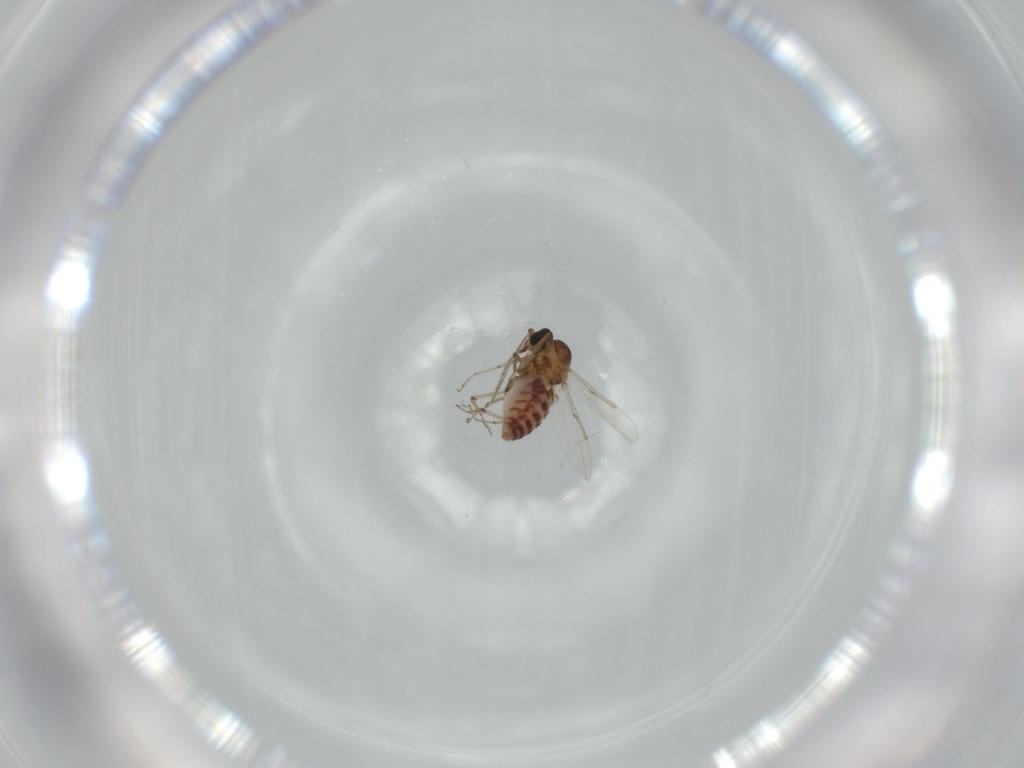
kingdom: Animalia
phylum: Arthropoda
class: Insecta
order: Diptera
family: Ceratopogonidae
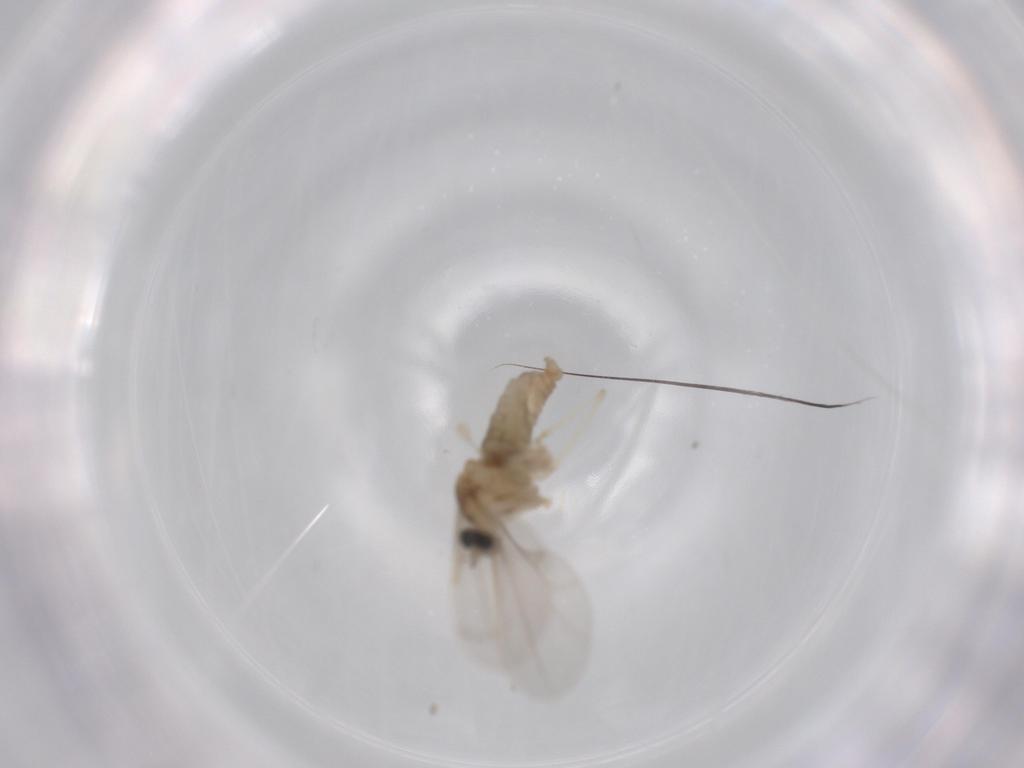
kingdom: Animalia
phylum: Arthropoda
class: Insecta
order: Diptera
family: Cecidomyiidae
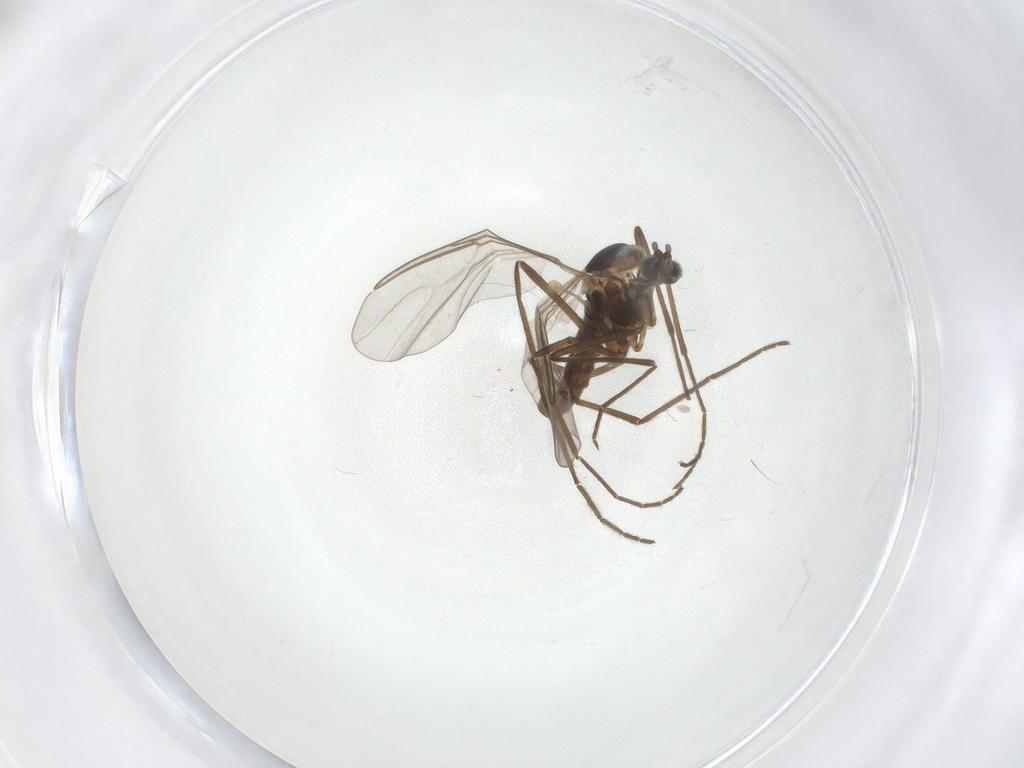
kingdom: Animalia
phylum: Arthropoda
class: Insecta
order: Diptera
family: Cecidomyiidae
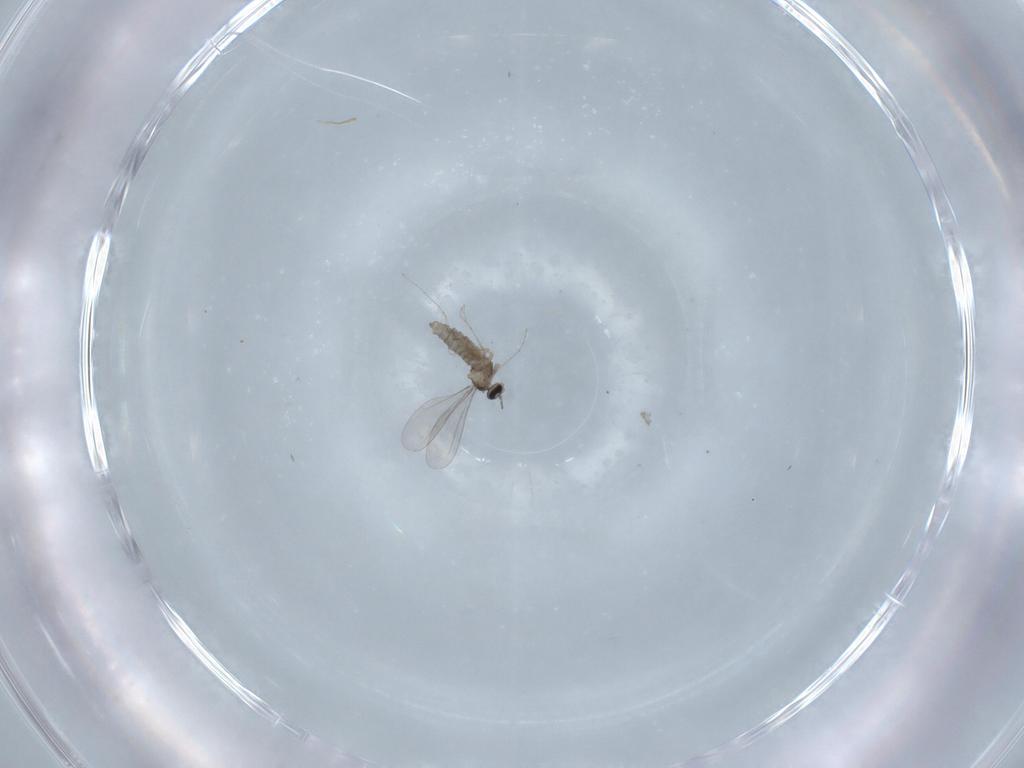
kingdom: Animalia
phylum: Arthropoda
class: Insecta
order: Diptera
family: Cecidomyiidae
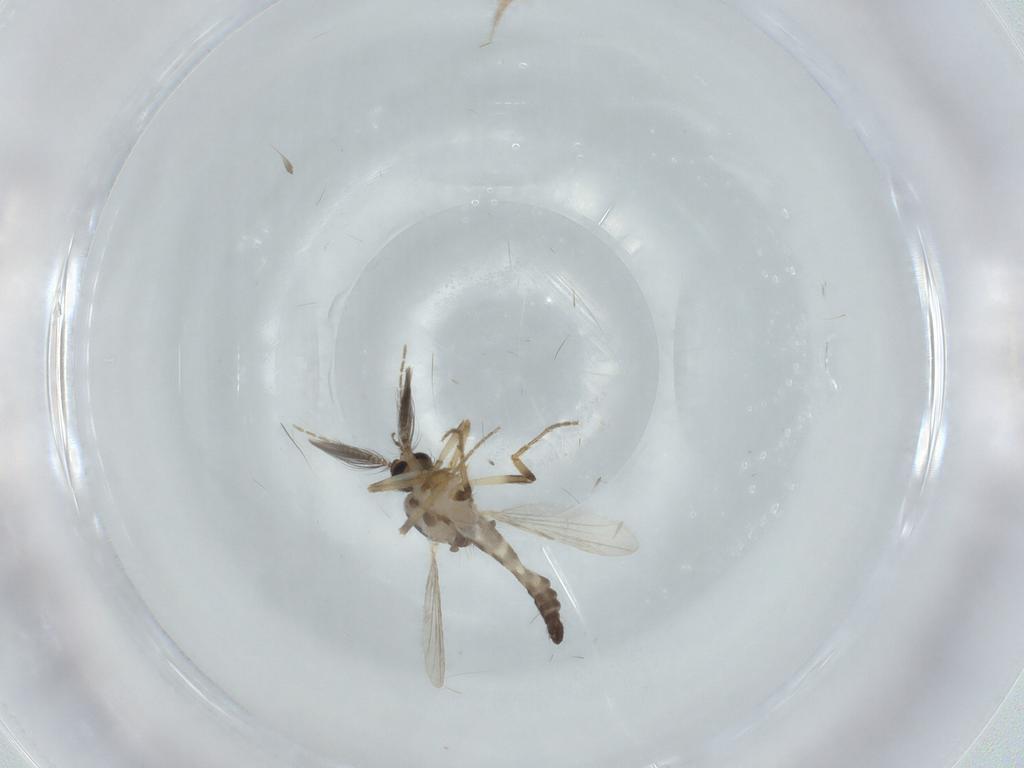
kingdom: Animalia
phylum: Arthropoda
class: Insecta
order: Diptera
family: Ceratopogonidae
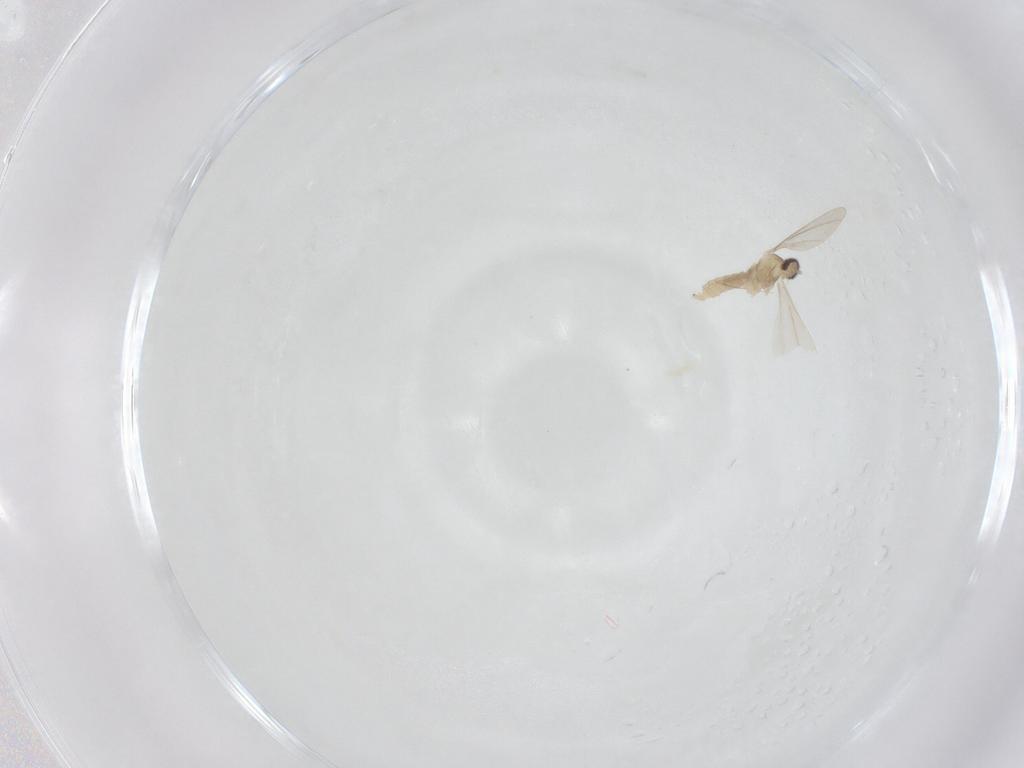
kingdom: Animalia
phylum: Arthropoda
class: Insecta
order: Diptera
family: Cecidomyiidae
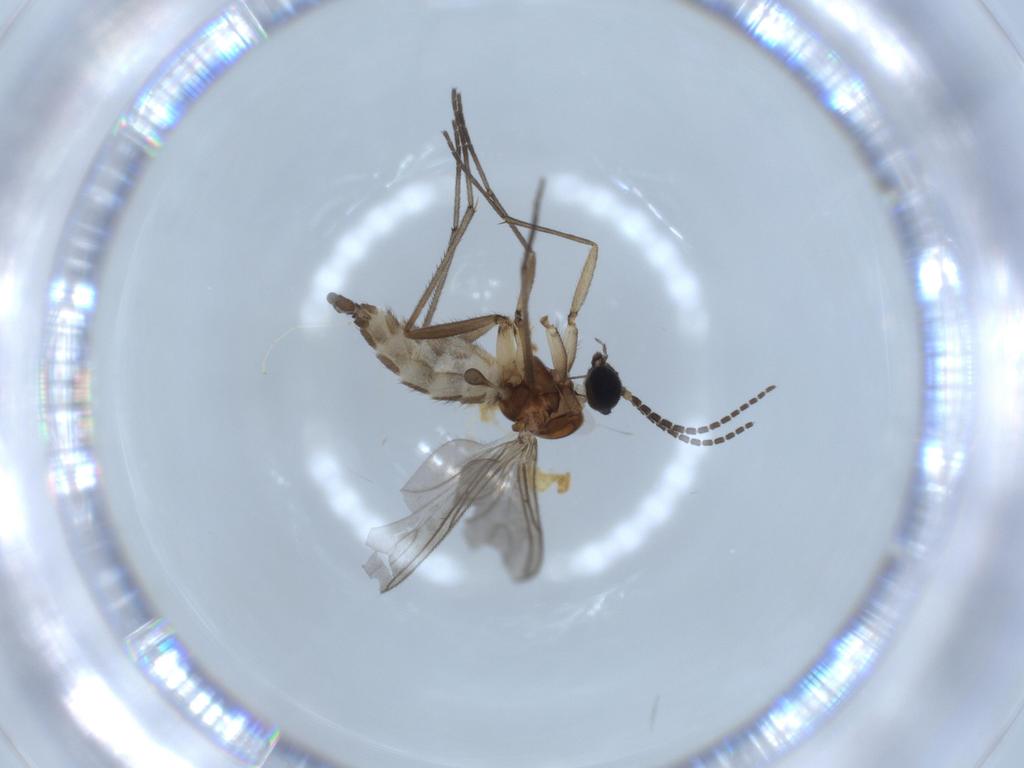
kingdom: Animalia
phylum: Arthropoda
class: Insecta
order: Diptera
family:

☆ ☆ ☆ ☆ ☆ ☆ ☆

* Goal: Reproduce every line of text in the records above, letter for letter, and leave out the pictures.

* Solution:
kingdom: Animalia
phylum: Arthropoda
class: Insecta
order: Diptera
family: Ceratopogonidae
kingdom: Animalia
phylum: Arthropoda
class: Insecta
order: Diptera
family: Cecidomyiidae
kingdom: Animalia
phylum: Arthropoda
class: Insecta
order: Diptera
family: Cecidomyiidae
kingdom: Animalia
phylum: Arthropoda
class: Insecta
order: Diptera
family: Cecidomyiidae
kingdom: Animalia
phylum: Arthropoda
class: Insecta
order: Diptera
family: Ceratopogonidae
kingdom: Animalia
phylum: Arthropoda
class: Insecta
order: Diptera
family: Cecidomyiidae
kingdom: Animalia
phylum: Arthropoda
class: Insecta
order: Diptera
family:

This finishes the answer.